Exercise aim: In the listing, begin at the line that contains "944 482 736" and stop after the line that contains "obavy, ako sa". Write these lines out again with "OBCHODNÉ PODMIENKY" renamed to "PODMIENKY NÁKUPU" and everything else unchanged.

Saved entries
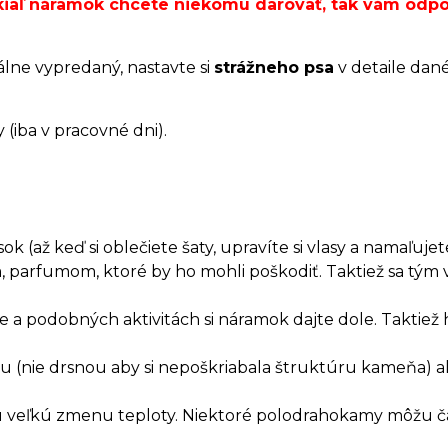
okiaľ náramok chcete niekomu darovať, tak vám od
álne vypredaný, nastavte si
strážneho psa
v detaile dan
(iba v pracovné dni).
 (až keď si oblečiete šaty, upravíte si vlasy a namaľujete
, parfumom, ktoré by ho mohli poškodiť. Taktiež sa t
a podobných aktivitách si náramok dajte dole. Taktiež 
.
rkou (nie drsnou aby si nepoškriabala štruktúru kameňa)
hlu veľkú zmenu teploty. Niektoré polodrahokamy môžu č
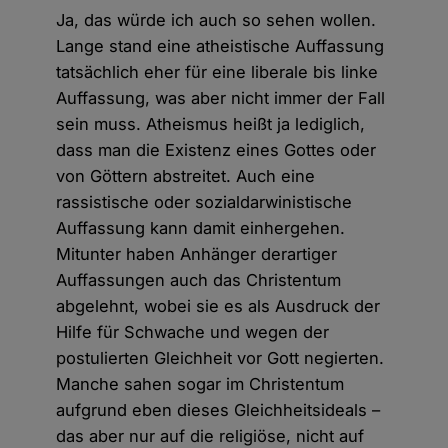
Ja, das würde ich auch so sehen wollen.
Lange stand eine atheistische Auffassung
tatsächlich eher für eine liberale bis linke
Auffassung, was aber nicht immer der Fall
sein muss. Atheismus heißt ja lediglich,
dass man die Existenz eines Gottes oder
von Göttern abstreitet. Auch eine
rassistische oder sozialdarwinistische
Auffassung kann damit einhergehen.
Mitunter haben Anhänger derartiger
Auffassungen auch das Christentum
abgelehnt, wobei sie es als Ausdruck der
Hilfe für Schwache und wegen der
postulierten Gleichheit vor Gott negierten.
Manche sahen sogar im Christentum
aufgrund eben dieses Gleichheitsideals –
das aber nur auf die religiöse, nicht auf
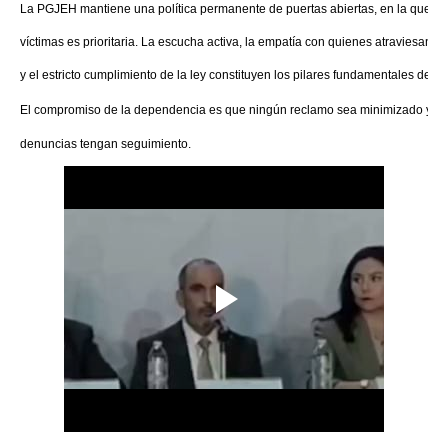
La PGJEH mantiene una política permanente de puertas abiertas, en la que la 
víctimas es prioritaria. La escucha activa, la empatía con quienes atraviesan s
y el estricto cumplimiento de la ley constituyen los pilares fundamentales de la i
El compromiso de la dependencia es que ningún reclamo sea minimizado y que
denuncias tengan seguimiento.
...
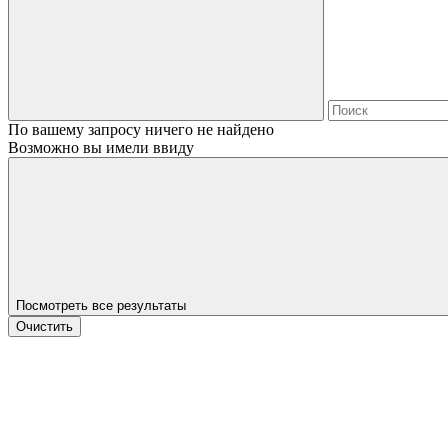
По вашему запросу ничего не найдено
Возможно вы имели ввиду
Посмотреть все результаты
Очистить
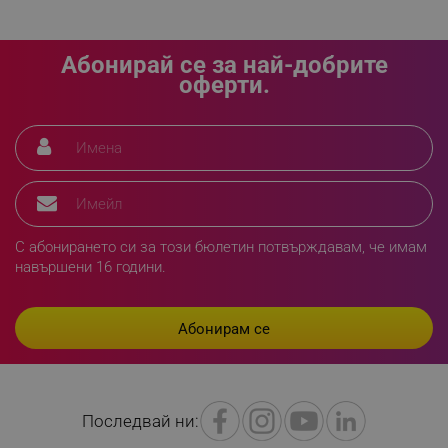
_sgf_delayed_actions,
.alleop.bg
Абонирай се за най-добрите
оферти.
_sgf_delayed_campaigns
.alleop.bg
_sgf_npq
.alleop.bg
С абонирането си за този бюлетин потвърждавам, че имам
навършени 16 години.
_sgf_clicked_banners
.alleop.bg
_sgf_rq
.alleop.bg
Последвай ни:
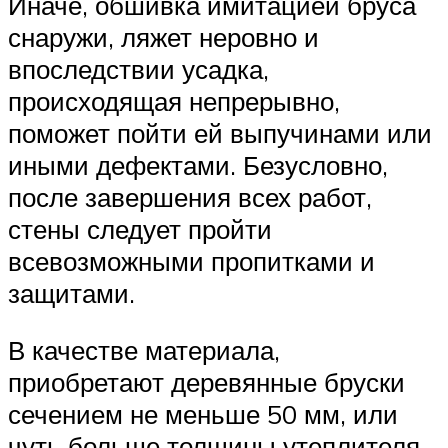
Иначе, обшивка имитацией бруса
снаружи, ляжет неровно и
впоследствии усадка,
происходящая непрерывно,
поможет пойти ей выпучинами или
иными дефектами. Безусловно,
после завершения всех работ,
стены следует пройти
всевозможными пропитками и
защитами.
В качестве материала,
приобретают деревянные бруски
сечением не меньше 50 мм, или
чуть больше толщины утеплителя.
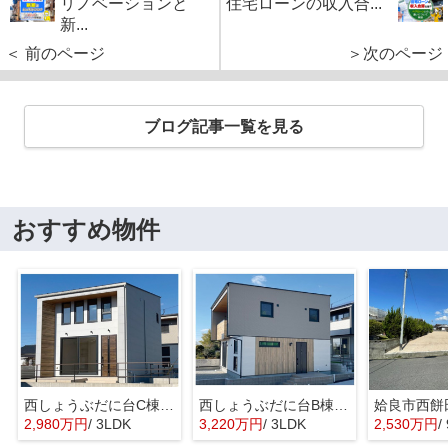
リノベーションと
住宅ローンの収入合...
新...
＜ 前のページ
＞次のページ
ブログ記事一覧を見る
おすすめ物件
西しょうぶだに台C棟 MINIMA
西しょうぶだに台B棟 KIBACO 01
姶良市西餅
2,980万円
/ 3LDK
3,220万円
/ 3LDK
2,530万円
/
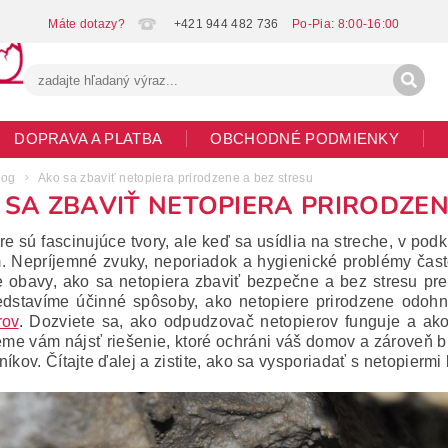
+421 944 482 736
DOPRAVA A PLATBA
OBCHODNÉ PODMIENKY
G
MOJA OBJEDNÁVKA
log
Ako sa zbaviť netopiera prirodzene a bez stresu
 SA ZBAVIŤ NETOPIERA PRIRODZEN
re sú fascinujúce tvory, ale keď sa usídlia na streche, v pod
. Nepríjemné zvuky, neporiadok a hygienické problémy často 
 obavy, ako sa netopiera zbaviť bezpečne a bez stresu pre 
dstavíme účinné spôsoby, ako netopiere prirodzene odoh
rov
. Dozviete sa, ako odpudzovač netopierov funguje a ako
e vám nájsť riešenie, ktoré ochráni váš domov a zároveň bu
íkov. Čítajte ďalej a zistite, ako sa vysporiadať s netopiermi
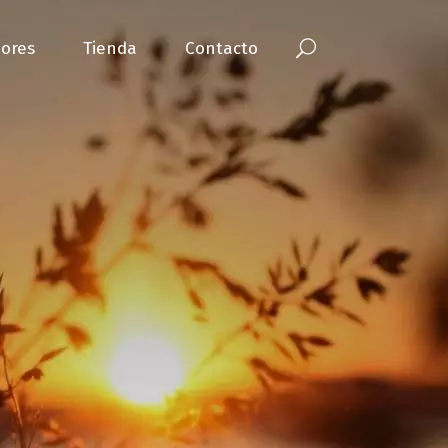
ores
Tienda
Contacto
==
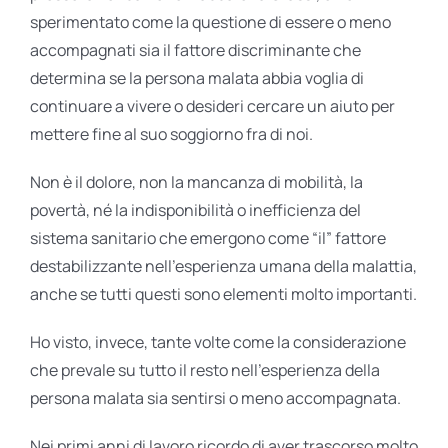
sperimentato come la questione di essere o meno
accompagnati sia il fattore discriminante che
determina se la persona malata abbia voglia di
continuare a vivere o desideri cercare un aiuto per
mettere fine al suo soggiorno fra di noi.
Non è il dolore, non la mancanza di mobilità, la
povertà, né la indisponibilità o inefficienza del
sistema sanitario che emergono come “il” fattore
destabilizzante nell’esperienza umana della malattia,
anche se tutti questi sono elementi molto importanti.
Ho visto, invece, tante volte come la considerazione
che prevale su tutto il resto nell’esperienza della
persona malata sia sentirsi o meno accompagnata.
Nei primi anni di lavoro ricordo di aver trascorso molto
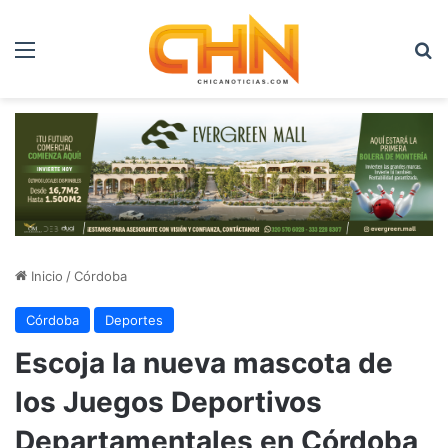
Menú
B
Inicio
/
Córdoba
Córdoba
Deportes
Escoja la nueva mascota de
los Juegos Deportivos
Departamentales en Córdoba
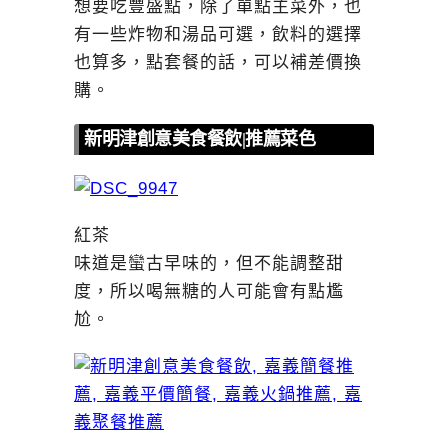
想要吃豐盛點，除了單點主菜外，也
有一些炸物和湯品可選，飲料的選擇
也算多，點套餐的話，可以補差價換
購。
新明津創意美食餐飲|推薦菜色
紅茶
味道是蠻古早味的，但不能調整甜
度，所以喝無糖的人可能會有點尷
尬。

Response below:
+421 944 482 736
DOPRAVA A PLATBA
PODMIENKY NÁKUPU
G
MOJA OBJEDNÁVKA
log
Ako sa zbaviť netopiera prirodzene a bez stresu
 SA ZBAVIŤ NETOPIERA PRIRODZEN
re sú fascinujúce tvory, ale keď sa usídlia na streche, v pod
. Nepríjemné zvuky, neporiadok a hygienické problémy často 
 obavy, ako sa netopiera zbaviť bezpečne a bez stresu pre 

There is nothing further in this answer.